Negli ultimi anni si è finalmente capito che, come direbbe Catalano, è meglio un museo con pochi pezzi bellissimi piuttosto che un museo gremito di roba, che alla terza occhiata in giro ti stende con la nausea da indigestione. Palazzo Altemps fa parte del nuovo indirizzo. Scultura romana scelta, sale sempre più raffinate, a crescere, fino al salone d’onore col magnifico sarcofago Ludovisi e il sublime Galata suicida. Contigua, la cappella del Cardinale Altemps.

Qui, sabato otto alle undici si è celebrata la messa per l’Immacolata. Che non sarebbe una gran notizia, ma ecco la postilla interessante. Mentre la funzione procedeva in cappella, nel salone appena citato c’eravamo noi insieme ad altri fortunati per assistere alla contemporanea esecuzione della musica dedicata a Monsignor Altemps da Felice Anerio (siamo all’inizio del ‘600), riscoperta da Michele Gasbarro ed eseguita dal suo magnifico ensemble Festina Lente.

La scena aveva un che di irreale e anche anacronistico perché, mentre lì accanto si faceva un gran pregare la Vergine e le sue virtù, il pubblico aveva, proprio all’altezza degli occhi, anche se nelle dimensioni ridotte convenzionali alla statuaria dell’epoca, il membro gloriosamente nudo, con tutti gli annessi, del guerriero gallo. Oltre naturalmente ad altre nudità dei numerosissimi soldati, barbari e romani, in battaglia sulla fronte del sarcofago. Grande, grandissima bellezza classica, ma sempre genitali, che in seguito avrebbero cominciato a far paura ai pii cristiani, per finire ben nascosti sotto foglie di fico e drappi vari.

Momento particolarmente esilarante quando il celebrante si è scatenato in una predica decisamente iettatoria, ma chiaramente vincolata alla necessità di trasmettere il messaggio promozionale della ditta. Roba tipo: “Se all’improvviso crollasse il soffitto, se malauguratamente i maestri che suonano così bene stonassero, ecco che tutta questa bellezza che ci circonda diventerebbe brutta. Così se qualcuno di noi uscirebbe da qui e cadesse in peccato, ecco che la pura bellezza della vergine diventerebbe brutta anch’essa…” A parte la scivolata (testuale) fra congiuntivi e condizionali, questo approccio ricattatorio, specialmente con un pubblico, diciamo così non proprio sprovveduto, riunitosi  per ascoltare una messa del seicento, ci è sembrato piuttosto infantile. Comunque, tutto scompare di fronte alla spremuta di bellezza del luogo e della musica.

Neanche mezzo giro di lancette, ed eccoci in un altro posto bellissimo, la Biblioteca Angelica. E’ un salone alto tre piani con le pareti fittamente tappezzate di libri e una balconata che gira tutto intorno. Magia pura. Si tratta di uno spazio immenso eppure con un’acustica ottima, probabilmente proprio grazie all’imbottitura biblica delle pareti.

Ultimo concerto del Festival Pianistico di Roma, organizzato con coraggio e sprezzo del pericolo (le sovvenzioni comunali, statali o private che siano, stanno paurosamente diminuendo, e tutti conosciamo l’amore delle nostre istituzioni per la cultura) da Carlo Magni.

Materiale fornito:
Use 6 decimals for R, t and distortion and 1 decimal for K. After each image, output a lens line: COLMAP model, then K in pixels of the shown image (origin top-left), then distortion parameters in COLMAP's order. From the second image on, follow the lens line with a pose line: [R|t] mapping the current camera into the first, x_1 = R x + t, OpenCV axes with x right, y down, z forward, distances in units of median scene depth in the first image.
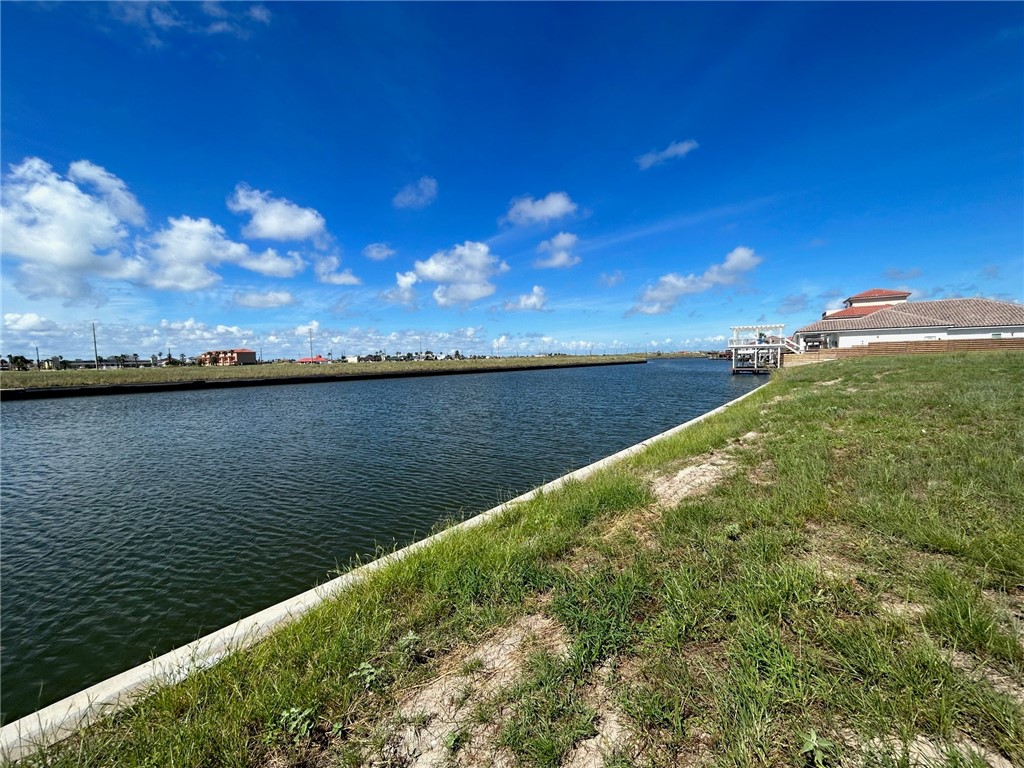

Esercizi:
1. Rispondi a queste domande sul testo:
(a) Chi ha riscoperto la musica di Felice Anerio eseguita nel salone di Palazzo Altemps?
(b) Quanti piani è alto il salone della Biblioteca Angelica?
(c) Chi ha organizzato il Festival Pianistico di Roma?
2. Prosegui il testo sui concerti a Palazzo Altemps e alla Biblioteca Angelica a partire dall'ultima frase riportata.
Per svolgere gli esercizi non occorre consultare il materiale.

Soluzioni:
1.
(a) Michele Gasbarro.
(b) Tre piani.
(c) Carlo Magni.

2.
Il Warhol Piano Quartet, privato per un incidente del violoncello titolare, ma con una valida sostituzione, ha suonato Mozart e una divertentissima suite di temi cinematografici di Morricone. Ascoltare le ocarine, i fischi, le armoniche e il galoppo dei cavalli dei western all’italiana ridotti per gli archi in modo così spiritoso è stata una delizia. Non vogliamo chiudere senza segnalare il talento fuori del comune del pianista Andrea Feroci, a nostro parere erede, con il dovuto rispetto, di Arturo Benedetti Michelangeli. Certo, se deciderà di accettare il confronto, saranno affari suoi. Noi crediamo che ci riuscirà.

PS. Problemi di lingua. Torniamo un po’ indietro. Accademia d’Ungheria, 29 novembre, Musica sacra bizantina. Il Coro dei monaci di Sant Efrem canta in ungherese. Bassi profondissimi, interminabili pedali sonori e scuri; un frate, baritono solista, che sembra Rasputin in tonaca e velo nero con fodera rosso sangue, e come unico accompagnamento campanelle che ogni monaco scuote vigorosamente.

Impressionanti i primi minuti, ipnotici i successivi, poi si va in coma. Anche perché la sala da musica di Palazzo Falconieri, sede dell’Accademia, è un inferno di cristallo. Sempre, ma sempre, temperature da forno; d’estate tengono le finestre ermeticamente chiuse, per il rumore del traffico, dicono. D’inverno anche, che andrebbe bene, ma con i caloriferi al massimo. Più di una volta gli stessi esecutori sul palco hanno sperimentato svenimenti e rischiato infarti. Di tanto in tanto proviamo ad aprire furtivamente qualche spiraglio. Niente. C’è sempre qualcuno che corre a tappare tutto.

In più, la lingua ungherese è assolutamente incomprensibile. Due minimi esempi. Ci sono nel nostro mestiere parole che sono praticamente identiche in tutto il mondo. “Orchestra”, oppure “Piano”. Beh, in ungherese orchestra si dice Zenekarra, e piano Zongora. Capito cosa intendiamo?